Kiera's old friend Michael Dalmay is about to be married, but the arrival of his older brother-and Kiera's childhood art tutor-William, has thrown everything into chaos. For ten years Will has been missing, committed to an insane asylum by his own father. Kiera is sympathetic to her mentor's plight, especially when rumors swirl about a local girl gone missing. Now Kiera must once again employ her knowledge of the macabre and join forces with Gage in order to prove the innocence of a beloved family friend-and save the marriage of another...


  1. I've been taught to use my character's voice for description, but somehow, I never remember to let his current mood affect what he sees as well. Thanks, Anna!

    Also, I LOVE the name Sebastian Gage.

  2. Setting is one of the hardest things for me to write. I tend to have too little or overly wordy. Great examples here.

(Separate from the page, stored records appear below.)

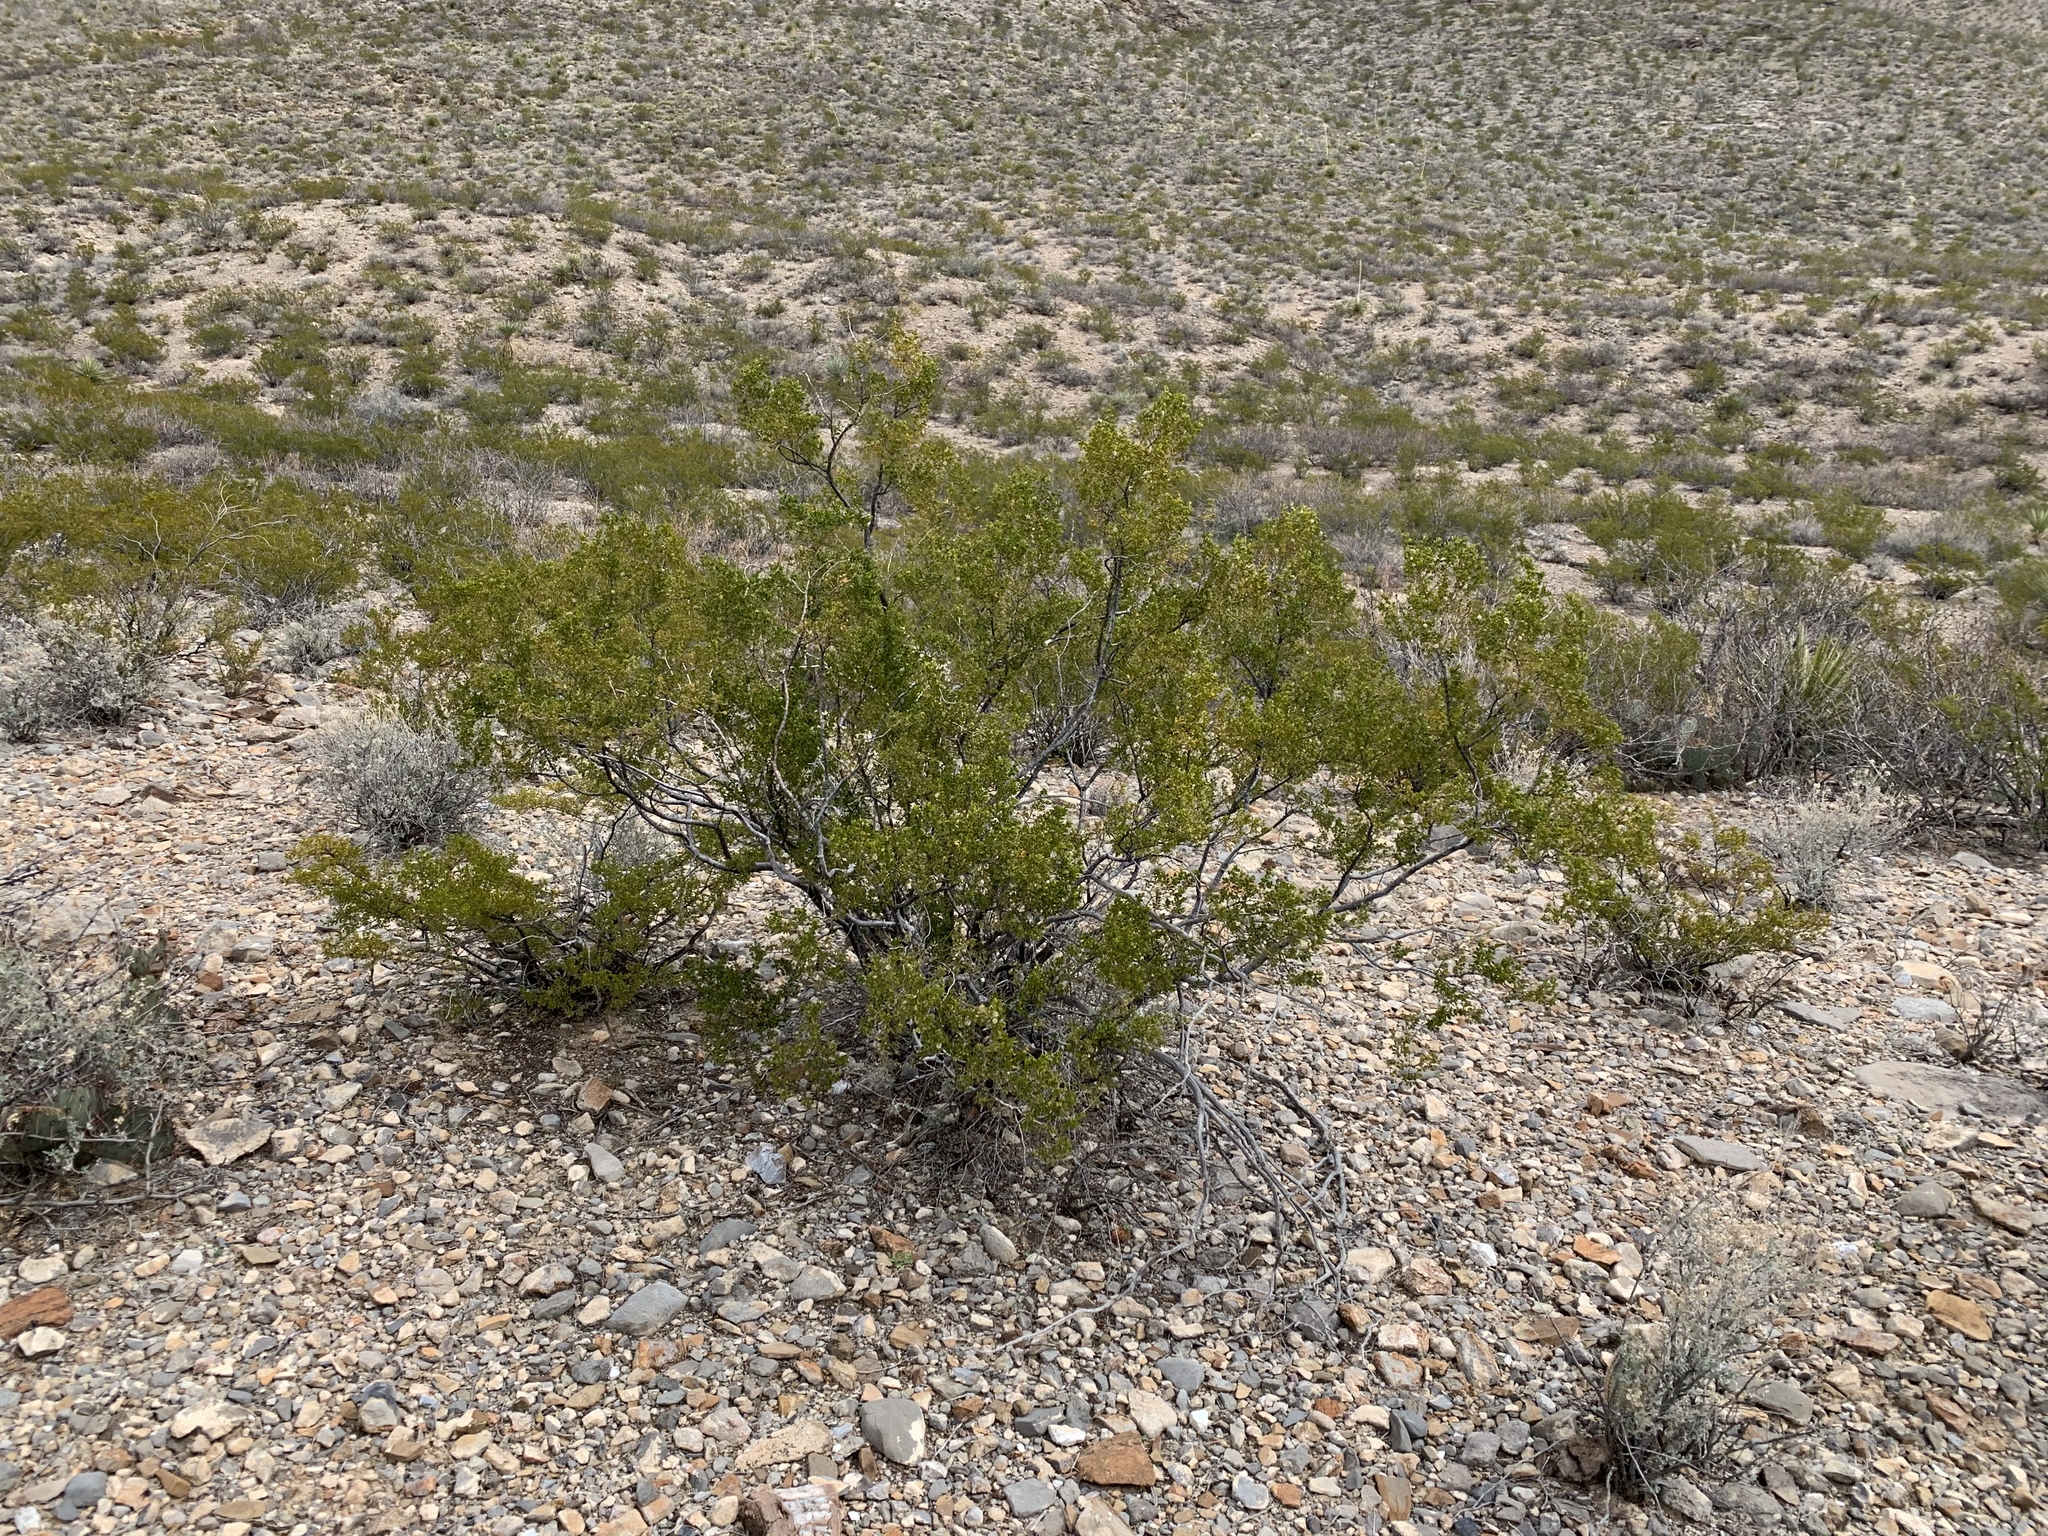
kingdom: Plantae
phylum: Tracheophyta
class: Magnoliopsida
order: Zygophyllales
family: Zygophyllaceae
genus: Larrea
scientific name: Larrea tridentata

  3. Like Jaleh D above, I also find setting much harder than plot or character. I can never seem to find the right balance between not enough and too wordy, and I have a feeling my writing partners are being too nice in trying to convince me it's fine. It's not so much finishing original descriptions and staying away from cliches, it's really how much to write that gets to me. I think this will help though! My character loves to read, so I'll make sure she notices the book shelves first in edits. Thanks for the post!

  4. Setting is something that I struggle with. I know that I have come a long way since I was a beginning author, and just about all of my writing was dialogue, but I still don't feel like I'm quite "there". This is helpful.

  5. That is such a good reminder; what a great way to show character instead of telling. I'm always amazed at what my husband and I notice differently when we are in a new place. :)

    I'll be sure to go back through my WIP to make sure I am describing setting through the lens of my protagonist.

  6. great post, one that my writing students will learn from. Thanks!

  7. Love your examples. Thanks!

  8. Very helpful insight. I'm trying my hands on writing prose. What I really have been writing is poetry. Thanks you.